Eve’s discussion of liminality reminds me of Rebecca Solnit’s rationalization of hope born from uncertainty: we cannot predict the future, and in the space of uncertainty, we have room to act. Blind optimism and resigned cynicism both excuse inaction. Hope is an invitation to act in service of the reality we are hoping for.
Prayer is similar. By stating—out loud—our deepest longing and desires, we create a forcefield of accountability. It has been stated, it has been put into motion. Now we must do our part. In a mystical sense, our voice has been added to the liminal space between what is and what can be, altering the vibrations of reality at the subtlest level. In a not so mystical sense, prayer transforms behavior, demanding that we meet it halfway by aligning our thoughts, words, and actions with the prayer itself.

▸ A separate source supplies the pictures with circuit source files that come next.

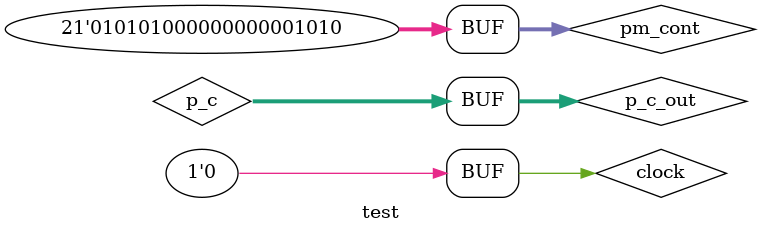
<source format=v>
`timescale 1ns / 1ps


module test;

	// Inputs
	reg clock;
	reg [20:0] pm_cont;
	reg [3:0] p_c;

	// Outputs
	wire [7:0] dataout;
	wire [3:0] p_c_out ;

	// Bidirs
	// Instantiate the Unit Under Test (UUT)
	eucl uut (
		.clock(clock), 
		.pm_cont(pm_cont), 
		.dataout(dataout), 
		.p_c(p_c),.p_c_out(p_c_out)
	);
	initial begin
		// Initialize Inputs
		clock = 0;
		pm_cont=21'b010101000110000000010;
		p_c = 0;
		// Wait 100 ns for global reset to finish
		#100;
		clock=1;
		p_c = 0;
		pm_cont=21'b010101000110000000010;
		// Add stimulus here
		#100;
		clock=0;
		pm_cont=21'b010101000110000000010;
		p_c = p_c_out;
		#100;
		clock=1;
		p_c = p_c_out;
		pm_cont=21'b010101000110000001010;
		// Add stimulus here
		#100;
		clock=0;
		pm_cont=21'b010101000110000001010;
		p_c = p_c_out;
        #100;
		clock=1;
		p_c = p_c_out;
		pm_cont=21'b010101000110000001010;
		// Add stimulus here
		#100;
		clock=0;
        p_c = p_c_out;
		pm_cont=21'b010101000110000001010;
		#100;
		clock=1;
		p_c = p_c_out;
		pm_cont=21'b010101000110000000111;
		// Add stimulus here
		#100;
		clock=0;
		p_c = p_c_out;
		pm_cont=21'b010101000110000000111;
		// Add stimulus here
		#100;
		clock=1;
        p_c = p_c_out;
		pm_cont=21'b010101000110000000111; //1
		// Add stimulus here
		#100;
		clock=0;
		p_c = p_c_out;
		pm_cont=21'b010101000110000000111;  
		#100;
		clock=1;
		p_c = p_c_out;
		pm_cont=21'b010101000110000000111;  //2
		// Add stimulus here
		#100;
		clock=0;
		p_c = p_c_out;
		pm_cont=21'b010101000110000000111;
		#100;
		clock=1;
		p_c = p_c_out;
		pm_cont=21'b010101000110000000111;  //3
		// Add stimulus here
		#100;
		clock=0;
		p_c = p_c_out;
		pm_cont=21'b010101000110000000111;		
		#100;
		clock=1;
		p_c = p_c_out;
		pm_cont=21'b010101000110000000111;  //4
		// Add stimulus here
		#100;
		clock=0;
		p_c = p_c_out;
		pm_cont=21'b010101000110000000111;		
		#100;
		clock=1;
		p_c = p_c_out;
		pm_cont=21'b010101000110000000111;  //5
		// Add stimulus here
		#100;
		clock=0;
		p_c = p_c_out;
		pm_cont=21'b010101000110000000111;	
		#100;
		clock=1;
		p_c = p_c_out;
		pm_cont=21'b010101000110000001010;  //6
		// Add stimulus here
		#100;
		clock=0;
        p_c = p_c_out;
		pm_cont=21'b010101000110000001010;		
		#100;
		clock=1;
		p_c = p_c_out;
		pm_cont=21'b010101000110000001010;  
		// Add stimulus here
		#100;
		clock=0;
		p_c = p_c_out;
		pm_cont=21'b010101000110000001010;		
		#100;
		clock=1;
		p_c = p_c_out;
		pm_cont=21'b010101000100000000010; 
		// Add stimulus here
		#100;
		clock=0;
		p_c = p_c_out;
		pm_cont=21'b010101000100000000010;
		#100;
		clock=1;
		p_c = p_c_out;
		pm_cont=21'b010101000100000000010;
		// Add stimulus here
		#100;
		clock=0;
		pm_cont=21'b010101000100000000010;
		p_c = p_c_out;
		#100;
		clock=1;
		p_c = p_c_out;
		pm_cont=21'b010101000100110110011;
		// Add stimulus here
		#100;
		clock=0;
		pm_cont=21'b010101000100110110011;
		p_c = p_c_out;
		#100;
		clock=1;
		p_c = p_c_out;
		pm_cont=21'b010101000100110110011; //1
		// Add stimulus here
		#100;
		clock=0;
		pm_cont=21'b010101000100110110011;
		p_c = p_c_out;
		#100;
		clock=1;
    	p_c = p_c_out;
		pm_cont=21'b010101000100110110011;  //2
		// Add stimulus here
		#100;
		clock=0;
		pm_cont=21'b010101000100110110011;
		p_c = p_c_out;
		#100;
		clock=1;
		p_c = p_c_out;
		pm_cont=21'b010101000100110110011;  //3
		// Add stimulus here
		#100;
		clock=0;
		pm_cont=21'b010101000100110110011; 
	    p_c = p_c_out;
		#100;
		clock=1;
		p_c = p_c_out;
		pm_cont=21'b010101000100110110011;  //4
		// Add stimulus here
		#100;
		clock=0;
		pm_cont=21'b010101000100110110011;  
		p_c = p_c_out;
		#100;
		clock=1;
		p_c = p_c_out;
		pm_cont=21'b010101000100110110011;  //5
		// Add stimulus here
		#100;
		clock=0;
		pm_cont=21'b010101000100110110011;  
		p_c = p_c_out;
		#100;
		clock=1;
		p_c = p_c_out;
		pm_cont=21'b010101000100110110011;  //6
		// Add stimulus here
		#100;
		clock=0;
		pm_cont=21'b010101000100110110011;  
		p_c = p_c_out;
		#100;
		clock=1;
		p_c = p_c_out;
		pm_cont=21'b010101000100110110011;  //7
		// Add stimulus here
		#100;
		clock=0;
		pm_cont=21'b010101000100110110011;  
		p_c = p_c_out;
		#100;
		clock=1;
		p_c = p_c_out;
		pm_cont=21'b010101000000000001010;
		// Add stimulus here
		#100;
		clock=0;
		p_c = p_c_out;
		pm_cont=21'b010101000000000001010;
		#100;
		clock=1;
		p_c = p_c_out;
		pm_cont=21'b010101000000000001010;
		// Add stimulus here
		#100;
		clock=0;
		p_c = p_c_out;
		pm_cont=21'b010101000000000001010;
		
		
				
	

	end
      
initial
 begin
    $dumpfile("test2.vcd");
    $dumpvars(0,test);
 end
endmodule


</source>
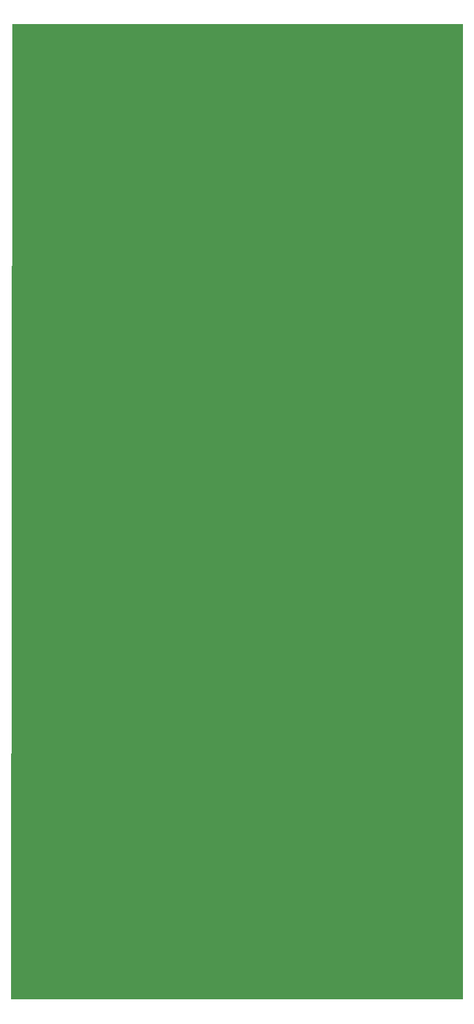
<source format=gbr>
G04 DipTrace 3.3.1.3*
G04 Board.gbr*
%MOIN*%
G04 #@! TF.FileFunction,Drawing,Board polygon*
G04 #@! TF.Part,Single*
%FSLAX26Y26*%
G04*
G70*
G90*
G75*
G01*
G04 BoardPoly*
%LPD*%
G36*
X399951Y5393701D2*
X393701Y393701D1*
X2712451D1*
Y5393701D1*
X399951D1*
G37*
M02*

</source>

Prayer is invocation. By reciting the reality we wish to inhabit, we do our part to bring it into being.
As a spiritual technology, prayer focuses our being, sharpens our intention, channels our energy on a cellular, acoustic, vibratory, psychological, mythopoetic, erotic, conscious, subconscious, unconscious, superconscious, cosmoconscious level.
Prayer is paradoxical. By adding our voice to the chorus of liminality, we feel some semblance of control, but prayer is also an act of submission—we toss our agency into the universe in the hope that it might be returned to us fortified, like a boomerang, bathed in the primordial smegma of the very cosmos before which we kneel. There is freedom in this submission—we give back the crushing weight of our illusory autonomy and enter into reciprocity with the universe.
Prayer is hypnosis.
Prayer is gratitude.
Prayer is devotion.
Prayer is communion with the wisdom of our higher selves.
Prayer, ultimately, is humility. It is an acknowledgment of the limits of our control, of our profound dependence on forces largely imperceptible to us, of our interconnectivity, of the great mystery that eludes comprehension. It's a technology of engagement, hope, and alignment.
Considered in this way, the mechanism of prayer doesn’t seem so mystical after all.